**GIVEN PROBLEM**
Pull out each line in the entries below that contains the string "item", and copy those lines unchanged.

(Dataset entries)
------------
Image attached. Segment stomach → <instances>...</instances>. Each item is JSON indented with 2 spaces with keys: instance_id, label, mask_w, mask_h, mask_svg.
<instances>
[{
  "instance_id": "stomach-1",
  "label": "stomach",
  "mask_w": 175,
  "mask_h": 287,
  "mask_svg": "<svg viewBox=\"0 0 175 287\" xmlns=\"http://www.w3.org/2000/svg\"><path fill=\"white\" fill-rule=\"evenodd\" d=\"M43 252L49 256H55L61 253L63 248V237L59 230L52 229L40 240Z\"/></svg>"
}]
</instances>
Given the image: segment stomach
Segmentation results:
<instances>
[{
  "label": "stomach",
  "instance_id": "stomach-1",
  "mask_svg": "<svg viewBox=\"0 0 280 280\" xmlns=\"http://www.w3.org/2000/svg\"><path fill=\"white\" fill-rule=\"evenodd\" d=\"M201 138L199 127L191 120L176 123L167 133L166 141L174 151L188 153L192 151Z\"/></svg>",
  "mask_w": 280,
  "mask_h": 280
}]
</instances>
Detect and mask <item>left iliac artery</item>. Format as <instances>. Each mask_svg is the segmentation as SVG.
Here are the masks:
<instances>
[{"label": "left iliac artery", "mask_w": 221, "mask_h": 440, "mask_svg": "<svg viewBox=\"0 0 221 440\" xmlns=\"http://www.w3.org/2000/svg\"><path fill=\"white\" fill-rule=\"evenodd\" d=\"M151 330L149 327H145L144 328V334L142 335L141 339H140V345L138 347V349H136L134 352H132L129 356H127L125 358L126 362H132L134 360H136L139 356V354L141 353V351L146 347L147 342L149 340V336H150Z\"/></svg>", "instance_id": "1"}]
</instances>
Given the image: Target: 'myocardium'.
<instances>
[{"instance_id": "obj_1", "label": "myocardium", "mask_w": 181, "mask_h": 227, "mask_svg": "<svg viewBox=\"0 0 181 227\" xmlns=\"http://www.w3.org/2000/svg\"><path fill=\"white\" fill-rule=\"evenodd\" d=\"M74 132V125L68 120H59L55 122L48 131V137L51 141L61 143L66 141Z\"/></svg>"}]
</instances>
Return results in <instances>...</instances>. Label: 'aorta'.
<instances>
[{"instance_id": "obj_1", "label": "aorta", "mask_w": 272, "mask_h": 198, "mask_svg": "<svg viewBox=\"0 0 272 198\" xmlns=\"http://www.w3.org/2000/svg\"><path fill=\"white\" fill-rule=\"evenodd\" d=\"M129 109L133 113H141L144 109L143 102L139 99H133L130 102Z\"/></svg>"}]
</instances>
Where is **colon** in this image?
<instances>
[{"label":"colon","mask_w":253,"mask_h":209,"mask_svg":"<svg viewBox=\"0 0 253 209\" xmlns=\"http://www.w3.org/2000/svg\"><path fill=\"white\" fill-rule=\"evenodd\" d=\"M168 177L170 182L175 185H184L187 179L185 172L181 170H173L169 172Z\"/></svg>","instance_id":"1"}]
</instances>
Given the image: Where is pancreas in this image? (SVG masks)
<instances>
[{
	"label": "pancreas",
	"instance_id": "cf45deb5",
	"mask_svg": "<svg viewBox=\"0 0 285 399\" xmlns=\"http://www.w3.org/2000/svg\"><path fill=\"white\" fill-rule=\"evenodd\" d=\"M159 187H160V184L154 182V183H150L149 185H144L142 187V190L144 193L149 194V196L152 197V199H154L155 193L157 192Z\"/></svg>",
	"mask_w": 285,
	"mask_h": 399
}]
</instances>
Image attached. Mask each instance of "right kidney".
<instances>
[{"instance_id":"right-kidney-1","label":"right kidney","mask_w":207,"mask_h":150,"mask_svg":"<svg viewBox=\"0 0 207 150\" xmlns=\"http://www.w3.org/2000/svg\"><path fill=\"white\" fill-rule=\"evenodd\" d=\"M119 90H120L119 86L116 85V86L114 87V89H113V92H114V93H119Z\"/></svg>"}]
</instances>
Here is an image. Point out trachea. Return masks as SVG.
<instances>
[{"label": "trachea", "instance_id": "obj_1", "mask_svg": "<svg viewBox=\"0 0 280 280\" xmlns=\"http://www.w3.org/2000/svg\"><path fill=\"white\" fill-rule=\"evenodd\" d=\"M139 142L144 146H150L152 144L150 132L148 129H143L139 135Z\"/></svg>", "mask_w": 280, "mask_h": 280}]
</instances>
------------
**EXERCISE RESPONSE**
Image attached. Segment stomach → <instances>...</instances>. Each item is JSON indented with 2 spaces with keys: instance_id, label, mask_w, mask_h, mask_svg.
Detect and mask <item>left iliac artery</item>. Format as <instances>. Each mask_svg is the segmentation as SVG.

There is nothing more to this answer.